Jak rozwiązano finansową stronę problemu, czy są jakieś składki członkowskie, dobrowolne datki?

Dziś nie mamy składek członkowskich, jesteśmy na etapie tworzenia klubu. Ludność rosyjskojęzyczna nie jest w Brazylii tak reprezentowana jak inne narodowości, dlatego bardzo trudno jest pobrać jakąkolwiek opłatę na pierwszym etapie. Rozwijamy się poprzez projekty wewnątrz społeczności i moje osobiste inwestycje jako jej założyciela.

Czy jesteś zarejestrowany legalnie? Przybliżona liczba członków społeczności?

Tak, oczywiście, wszystko jest oficjalne. Moja firma importowo-eksportowa istnieje na rynku od ponad pięciu lat. Jeśli mówimy o Wspólnocie Rosyjskojęzycznych Przedsiębiorców, to jest to inna struktura. Tworzy się od początku tego roku. Teraz liczy ponad dwieście osób, pięćset osób – taki jest plan do końca roku, ale nie idziemy od ilości, idziemy od jakości. Z każdą osobą kontaktujemy się osobiście.

Czy oprócz promowania kokoshnika planujesz w jakiś sposób szerzyć rosyjską kulturę?

W naszej społeczności są Rosjanie, Ukraińcy, Białorusini, Kazachowie – mamy format międzynarodowy. W świetle kultury narodowej analizujemy, co może być istotne na rynku i być w trendzie. Stale pracujemy w tym kierunku. Bardzo ważna jest dla nas orientacja społeczna projektów. Na przykład od rosyjskiej marki „Russian Crown”, do której wnosimy wkład lokalny fundusz pomaga pacjentom z rakiem piersi.

Jak scharakteryzowałby Pan rynek brazylijski?

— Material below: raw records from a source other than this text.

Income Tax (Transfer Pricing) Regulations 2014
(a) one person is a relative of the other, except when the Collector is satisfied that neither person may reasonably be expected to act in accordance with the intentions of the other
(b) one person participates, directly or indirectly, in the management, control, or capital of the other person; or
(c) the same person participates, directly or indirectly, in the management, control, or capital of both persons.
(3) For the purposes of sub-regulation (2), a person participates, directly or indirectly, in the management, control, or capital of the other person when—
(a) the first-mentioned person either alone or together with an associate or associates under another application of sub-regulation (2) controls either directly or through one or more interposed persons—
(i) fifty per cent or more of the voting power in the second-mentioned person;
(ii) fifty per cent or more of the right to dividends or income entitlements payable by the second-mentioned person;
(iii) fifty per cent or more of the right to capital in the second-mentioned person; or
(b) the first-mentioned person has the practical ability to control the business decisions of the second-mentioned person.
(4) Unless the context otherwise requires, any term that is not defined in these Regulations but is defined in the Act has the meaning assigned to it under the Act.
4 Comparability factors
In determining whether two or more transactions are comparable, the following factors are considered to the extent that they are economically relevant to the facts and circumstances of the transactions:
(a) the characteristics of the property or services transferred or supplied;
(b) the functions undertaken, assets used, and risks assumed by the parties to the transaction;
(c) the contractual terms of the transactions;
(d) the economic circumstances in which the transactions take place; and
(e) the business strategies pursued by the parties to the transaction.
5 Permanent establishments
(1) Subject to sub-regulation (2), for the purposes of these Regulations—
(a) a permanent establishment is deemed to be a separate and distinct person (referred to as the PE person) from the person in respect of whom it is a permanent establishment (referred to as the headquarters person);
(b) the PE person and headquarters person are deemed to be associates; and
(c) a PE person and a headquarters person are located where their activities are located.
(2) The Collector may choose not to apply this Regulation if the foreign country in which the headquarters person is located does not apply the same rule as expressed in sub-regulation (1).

Rynek jako całość jest obojętny, wypuszczenie jakiegokolwiek produktu czy wdrożenie procesu biznesowego trwa dłużej niż np. w Ameryce czy Rosji. Jednocześnie nastawienie nie zależy od tego, czy jesteś Brazylijczykiem, czy obcokrajowcem, wszystko zależy od produktu, usługi, zrozumienia lokalnego rynku i innych czynników.

Na przykład, jeśli mówimy o kosmetykach, rynek jest duży i bardzo obiecujący, w tym dla Rosyjskie firmy. Istnieją ogromne możliwości, ale przy wejściu na rynek brazylijski należy ocenić wszystkie ryzyko. Jeśli skontaktują się z nami jakiekolwiek firmy, świadczymy usługi doradcze w tym kierunku.

Rynek brazylijski jest złożony i specyficzny. Każdy stan ma swoją własną kulturę i sposób prowadzenia działalności gospodarczej. Aby wejść w określony stan, czasami brazylijskie firmy muszą przejść od pięciu do dziesięciu lat we właściwym kierunku. Logistyka tutaj w dużej mierze zależy nie od państwa, ale od zachowania samego biznesu. Wszyscy mówią, że to podatki, transport i za wszystko winne jest państwo, ale czasami to sam biznes idzie bardzo wolno.

Gdzie jest więcej biurokracji, jeśli można to porównać, w Rosji czy w Brazylii?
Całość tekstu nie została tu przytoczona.